Wat zijn belangrijke basisconcepten van de ontwikkelingspsychologie?

Ontwikkelingswetenschappers bestuderen drie grote domeinen:

  • Lichamelijke ontwikkeling: De groei van het lichaam en brein, waaronder het bestuderen van verandering in sensorische capaciteiten, motorische vaardigheden en gezondheid.
  • Cognitieve ontwikkeling: Patronen van verandering in mentale vaardigheden, zoals: leren, aandacht, geheugen, taal, denken, redeneren en creativiteit.
  • Psychosociale ontwikkeling: Patronen van verandering in emoties, persoonlijkheid en sociale relaties.

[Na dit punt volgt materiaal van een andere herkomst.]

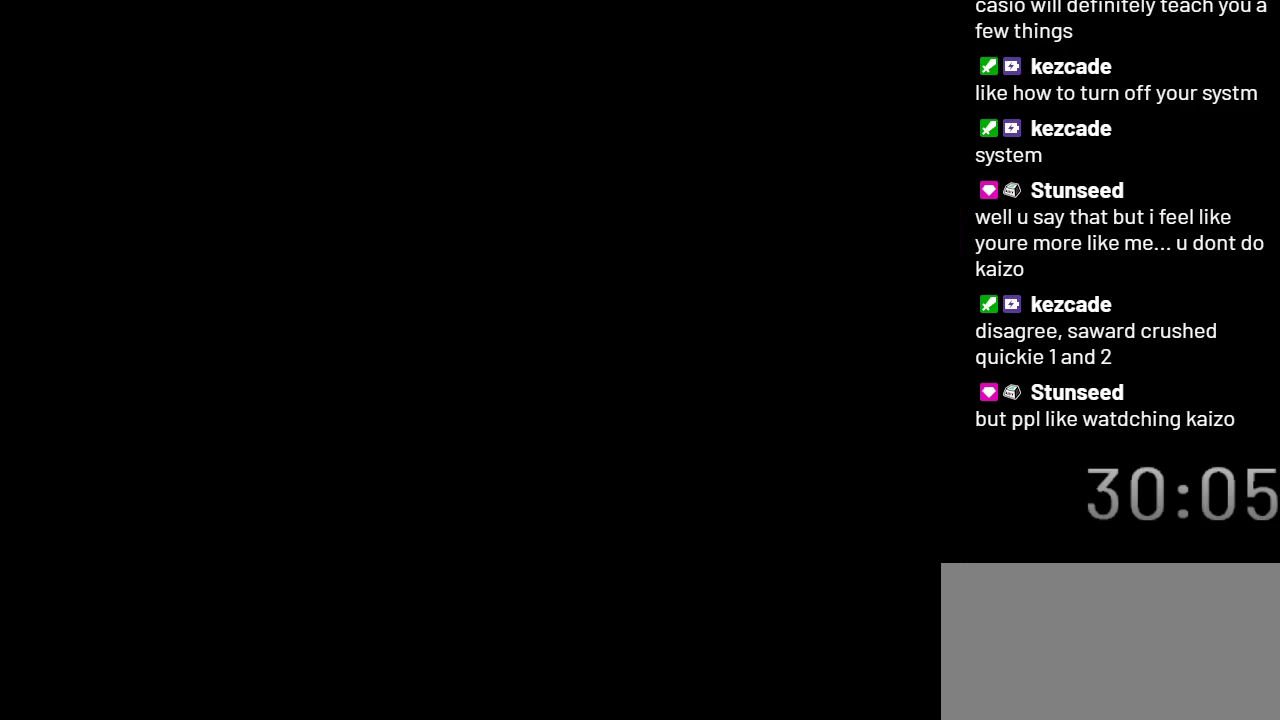
{"buttons": ["X"], "events": []}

Alhoewel vaak apart besproken, zijn deze domeinen toch erg met elkaar verbonden. Lichamelijke ontwikkeling heeft een grote invloed op de cognitieve en psychologische ontwikkeling. Een kind met veel oorontsteking kan bijvoorbeeld een achterstand hebben met het ontwikkelen van taal. Andersom kunnen cognitieve ontwikkelingen een effect hebben op de lichamelijke en psychosociale ontwikkeling. Een kind dat zich erg bewust is van zijn taalontwikkeling kan positieve reacties van anderen krijgen en daardoor meer zelfvertrouwen ontwikkelen. Als laatste kan psychosociale ontwikkeling een effect hebben op zowel de lichamelijke als de cognitieve ontwikkeling. Een kind met weinig sociale contacten kan bijvoorbeeld last krijgen van mentale en fysieke klachten.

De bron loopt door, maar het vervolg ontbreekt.